Scientific classification
- Kingdom: Animalia
- Phylum: Chordata
- Class: Mammalia
- Order: Chiroptera
- Family: Emballonuridae
- Genus: Saccopteryx
- Species: S. gymnura
- Binomial name: Saccopteryx gymnura Thomas, 1901

= Amazonian sac-winged bat =

- Genus: Saccopteryx
- Species: gymnura
- Authority: Thomas, 1901
- Conservation status: DD

Species of bat

The Amazonian sac-winged bat (Saccopteryx gymnura) is a species of bat in the family Emballonuridae. It is native to South America.

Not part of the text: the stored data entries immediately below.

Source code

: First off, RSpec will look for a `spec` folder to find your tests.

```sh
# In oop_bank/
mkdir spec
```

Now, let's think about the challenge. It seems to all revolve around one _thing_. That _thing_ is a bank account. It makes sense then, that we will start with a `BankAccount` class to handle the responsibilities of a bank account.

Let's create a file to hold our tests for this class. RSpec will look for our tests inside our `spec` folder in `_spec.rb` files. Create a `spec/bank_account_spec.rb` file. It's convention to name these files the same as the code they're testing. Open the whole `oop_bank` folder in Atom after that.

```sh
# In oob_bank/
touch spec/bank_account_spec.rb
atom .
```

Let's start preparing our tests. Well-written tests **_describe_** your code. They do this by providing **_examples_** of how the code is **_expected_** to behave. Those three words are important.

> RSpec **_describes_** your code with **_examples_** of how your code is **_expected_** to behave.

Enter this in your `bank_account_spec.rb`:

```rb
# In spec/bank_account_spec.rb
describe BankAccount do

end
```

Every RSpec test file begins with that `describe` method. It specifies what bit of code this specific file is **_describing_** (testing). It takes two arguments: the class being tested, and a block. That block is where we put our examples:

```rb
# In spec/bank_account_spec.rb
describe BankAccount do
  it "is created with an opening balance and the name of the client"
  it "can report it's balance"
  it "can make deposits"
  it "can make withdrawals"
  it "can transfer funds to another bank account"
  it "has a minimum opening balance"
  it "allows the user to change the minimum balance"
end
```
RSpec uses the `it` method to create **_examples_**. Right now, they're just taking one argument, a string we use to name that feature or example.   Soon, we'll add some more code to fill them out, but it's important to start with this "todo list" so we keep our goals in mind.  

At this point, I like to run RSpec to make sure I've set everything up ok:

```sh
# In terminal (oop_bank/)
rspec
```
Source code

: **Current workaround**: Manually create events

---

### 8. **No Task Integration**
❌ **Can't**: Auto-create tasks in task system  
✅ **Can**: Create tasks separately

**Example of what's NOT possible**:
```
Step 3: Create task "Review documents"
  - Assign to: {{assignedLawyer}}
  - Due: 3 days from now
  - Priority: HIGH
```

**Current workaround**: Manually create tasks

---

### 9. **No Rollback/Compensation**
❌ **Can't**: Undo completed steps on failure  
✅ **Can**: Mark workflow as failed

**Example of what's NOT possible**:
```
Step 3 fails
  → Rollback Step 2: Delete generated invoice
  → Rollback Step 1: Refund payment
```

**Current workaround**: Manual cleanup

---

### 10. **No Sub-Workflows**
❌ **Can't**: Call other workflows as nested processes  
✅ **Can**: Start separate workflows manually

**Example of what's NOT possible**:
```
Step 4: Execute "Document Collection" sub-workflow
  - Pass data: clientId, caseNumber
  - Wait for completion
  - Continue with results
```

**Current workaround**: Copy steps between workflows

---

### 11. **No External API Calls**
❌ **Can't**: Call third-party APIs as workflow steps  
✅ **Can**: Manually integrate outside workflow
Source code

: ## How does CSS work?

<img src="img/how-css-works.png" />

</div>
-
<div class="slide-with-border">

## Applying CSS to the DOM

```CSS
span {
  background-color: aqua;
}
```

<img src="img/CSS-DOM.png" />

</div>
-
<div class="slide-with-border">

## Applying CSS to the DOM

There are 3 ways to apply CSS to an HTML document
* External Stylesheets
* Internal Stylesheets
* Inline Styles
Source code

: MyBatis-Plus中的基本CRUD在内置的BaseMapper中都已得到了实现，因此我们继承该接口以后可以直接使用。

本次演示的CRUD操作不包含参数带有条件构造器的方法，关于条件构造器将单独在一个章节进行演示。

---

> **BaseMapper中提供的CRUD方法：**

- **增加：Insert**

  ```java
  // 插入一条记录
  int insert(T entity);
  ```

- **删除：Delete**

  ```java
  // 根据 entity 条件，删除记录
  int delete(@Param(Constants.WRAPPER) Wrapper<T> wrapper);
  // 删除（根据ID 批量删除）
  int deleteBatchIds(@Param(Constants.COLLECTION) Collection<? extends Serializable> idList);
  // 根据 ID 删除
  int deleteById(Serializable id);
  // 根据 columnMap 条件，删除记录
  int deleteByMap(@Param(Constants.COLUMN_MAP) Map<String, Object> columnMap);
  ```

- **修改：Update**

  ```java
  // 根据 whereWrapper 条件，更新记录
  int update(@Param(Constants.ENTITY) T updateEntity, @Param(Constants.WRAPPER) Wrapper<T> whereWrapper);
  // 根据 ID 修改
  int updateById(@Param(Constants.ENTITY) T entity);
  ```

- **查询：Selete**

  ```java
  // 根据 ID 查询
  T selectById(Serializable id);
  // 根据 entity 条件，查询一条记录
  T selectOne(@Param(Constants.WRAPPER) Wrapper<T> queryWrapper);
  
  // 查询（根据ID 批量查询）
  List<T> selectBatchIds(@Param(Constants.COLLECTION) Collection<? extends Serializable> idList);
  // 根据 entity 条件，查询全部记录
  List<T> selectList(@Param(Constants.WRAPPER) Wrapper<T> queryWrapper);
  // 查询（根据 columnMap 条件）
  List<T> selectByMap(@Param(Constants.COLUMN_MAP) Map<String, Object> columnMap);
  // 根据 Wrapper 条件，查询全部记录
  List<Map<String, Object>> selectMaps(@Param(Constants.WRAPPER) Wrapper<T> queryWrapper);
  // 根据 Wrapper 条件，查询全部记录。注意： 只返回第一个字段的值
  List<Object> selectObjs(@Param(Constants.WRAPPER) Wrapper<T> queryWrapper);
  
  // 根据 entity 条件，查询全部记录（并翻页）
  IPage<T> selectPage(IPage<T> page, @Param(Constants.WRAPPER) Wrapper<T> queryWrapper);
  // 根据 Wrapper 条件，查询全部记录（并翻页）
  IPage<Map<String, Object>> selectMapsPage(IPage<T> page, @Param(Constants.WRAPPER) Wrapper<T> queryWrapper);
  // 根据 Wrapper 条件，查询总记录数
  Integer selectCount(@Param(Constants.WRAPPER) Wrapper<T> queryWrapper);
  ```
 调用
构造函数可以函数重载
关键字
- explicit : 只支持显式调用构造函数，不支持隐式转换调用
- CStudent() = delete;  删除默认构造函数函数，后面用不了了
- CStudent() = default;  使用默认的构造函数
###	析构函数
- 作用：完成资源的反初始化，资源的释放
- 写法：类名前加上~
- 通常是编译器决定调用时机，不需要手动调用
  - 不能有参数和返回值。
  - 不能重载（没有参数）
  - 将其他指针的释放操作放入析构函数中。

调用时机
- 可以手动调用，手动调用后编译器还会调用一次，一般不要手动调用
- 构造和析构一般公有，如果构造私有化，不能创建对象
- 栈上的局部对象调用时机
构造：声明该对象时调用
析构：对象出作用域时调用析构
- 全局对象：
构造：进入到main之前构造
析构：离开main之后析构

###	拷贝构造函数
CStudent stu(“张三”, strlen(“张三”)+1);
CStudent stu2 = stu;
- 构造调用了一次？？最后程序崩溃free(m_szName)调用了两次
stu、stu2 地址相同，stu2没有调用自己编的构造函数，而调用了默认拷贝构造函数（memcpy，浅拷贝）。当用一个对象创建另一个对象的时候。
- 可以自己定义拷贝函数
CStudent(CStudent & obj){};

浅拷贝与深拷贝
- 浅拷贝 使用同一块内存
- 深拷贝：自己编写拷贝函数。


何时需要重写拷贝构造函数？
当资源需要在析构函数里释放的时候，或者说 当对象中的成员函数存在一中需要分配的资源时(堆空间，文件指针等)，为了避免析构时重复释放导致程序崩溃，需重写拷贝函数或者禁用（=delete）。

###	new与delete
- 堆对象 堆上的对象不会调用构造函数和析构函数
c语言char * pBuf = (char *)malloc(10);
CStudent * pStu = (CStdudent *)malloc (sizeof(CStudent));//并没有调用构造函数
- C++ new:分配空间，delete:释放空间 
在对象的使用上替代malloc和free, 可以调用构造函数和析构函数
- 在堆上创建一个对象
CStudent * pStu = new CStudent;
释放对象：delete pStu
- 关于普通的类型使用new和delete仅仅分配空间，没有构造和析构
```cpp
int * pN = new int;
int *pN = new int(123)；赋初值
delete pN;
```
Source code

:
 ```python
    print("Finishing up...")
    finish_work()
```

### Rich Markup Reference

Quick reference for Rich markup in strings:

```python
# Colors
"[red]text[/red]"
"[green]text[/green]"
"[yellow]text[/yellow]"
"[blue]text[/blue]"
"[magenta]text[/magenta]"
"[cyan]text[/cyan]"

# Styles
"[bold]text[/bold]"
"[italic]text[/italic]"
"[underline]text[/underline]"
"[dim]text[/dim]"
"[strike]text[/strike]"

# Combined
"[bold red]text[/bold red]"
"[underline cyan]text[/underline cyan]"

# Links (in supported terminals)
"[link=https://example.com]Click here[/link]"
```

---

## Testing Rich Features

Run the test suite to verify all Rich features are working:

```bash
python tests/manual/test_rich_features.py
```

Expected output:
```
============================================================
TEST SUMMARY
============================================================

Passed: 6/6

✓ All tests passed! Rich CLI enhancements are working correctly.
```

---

==Taxonomy and etymology==
It was described as a new species in 1901 by British zoologist Oldfield Thomas. Thomas identified "Mr. Wickham" as the collector of the holotype, possibly referring to British explorer Henry Wickham who also collected bird specimens in South America. Wickham collected the holotype in Santarém along the Amazon River. The species name "gymnura" is from Ancient Greek "gumnós" meaning "naked" and "ourá" meaning "tail." Thomas wrote, "the nakedness of the interfemoral [membrane] will readily distinguish this bat from any of its allies."

==Biology and ecology==
It is insectivorous, catching its prey in the air and inhabits tropical rainforests. It is found in several countries and territories in northern South America, including Brazil, French Guiana, Guyana, and Suriname. It is uncommonly encountered and its range is not clearly defined.

It is currently evaluated as data deficient by the IUCN.